◆ Objective: Write the next part of the post below about working customer service for a flower start-up on Valentine's Day, beginning right after its last sentence.

◆ Extract:
[start]

To start – this isn’t a post about being single on Valentine’s Day. This is a post about my job.

When I’m not on the internet writing about dating and sandwiches, I’m still on the internet, but I’m working as the only customer service representative for a fast-growing flower start-up. Oh yeah, I said flower start-up… have fun figuring that one out. When most people hear that I work in customer service, they either show me pity or expect me to start ranting about all the crazy things people say to me. When they hear I’m the only customer service person for my whole company, they all have the same reaction: “So… how does THAT work?”

Well, I’M A BOSS. No, that’s not really why. I don’t really know why or how it works, but somehow I manage to keep my ‘department’ from going up in flames, mainly by apologizing about 20 times a day and then giving people free flowers. I’m awesome at giving people free flowers.

You can probably imagine that working in customer service for a flower company on Valentine’s Day isn’t ideal. Particularly if you are single (ok, I went there). While I”m sure you can sort of imagine it, I want to give it some context: I’ve never liked Valentine’s Day, at least not since it went from being about eating a lot of chocolate to it being about whether or not some boy was going to give me flowers. See, I really, really liked the Valentine’s Day that involved chocolate, and so by the time it became about the flowers, I was pretty fat.

[end]

◆ Stored records:
[start]

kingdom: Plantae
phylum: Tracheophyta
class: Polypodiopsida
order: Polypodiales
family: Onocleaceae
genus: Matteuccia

[end]

◆ Answer to the problem:
After years of life as a fat adolescent, I started to emerge from my awkward stage only to be dumped by my first boyfriend a month before Valentine’s Day. Unfortunately, I went to a really small high school and I ended up spending Valentine’s Day on my senior year of high school at a party with the same ex-boyfriend. I cried. A lot.

Then there was the Valentine’s Day where the object of my affection made out with another girl in front of me at the school dance. The explanation for his behavior was possibly more insulting than watching the make out… he told my roommate he made out with the other girl to show me what he was like. When I saw him in the hallway after, he greeted me by saying, “Happy Valentine’s Day… are you upset?”

Then there were the two years in a row that I did spend Vday with my significant other. The first one involved him talking to his mom on the phone, in front of me, fighting with her about why I wasn’t worth his buying flowers/candy/dinner for. The second year involved us driving to a Jason Mraz concert while he yelled at me the whole car ride there. Both years I cried. A lot.

After all these experiences, I was pretty sure I could handle anything February 14-related… and then came my job. I will spend Valentine’s Day knowing I’m not going to receive any flowers, taking orders for flowers, calming men who are angsty about the estimated time of arrival of their flowers. I’ve never been able to decide what’s harder about my job – dealing with angry men, or taking orders for men who are head-over-heels in love. I’m pretty sure it’s the latter. There’s something really strange about dealing with these sweet, sweet men who are so appreciative of my help, that brings me right back to being that fat adolescent helping all my friend’s boyfriends get them the perfect Valentine’s Day gift.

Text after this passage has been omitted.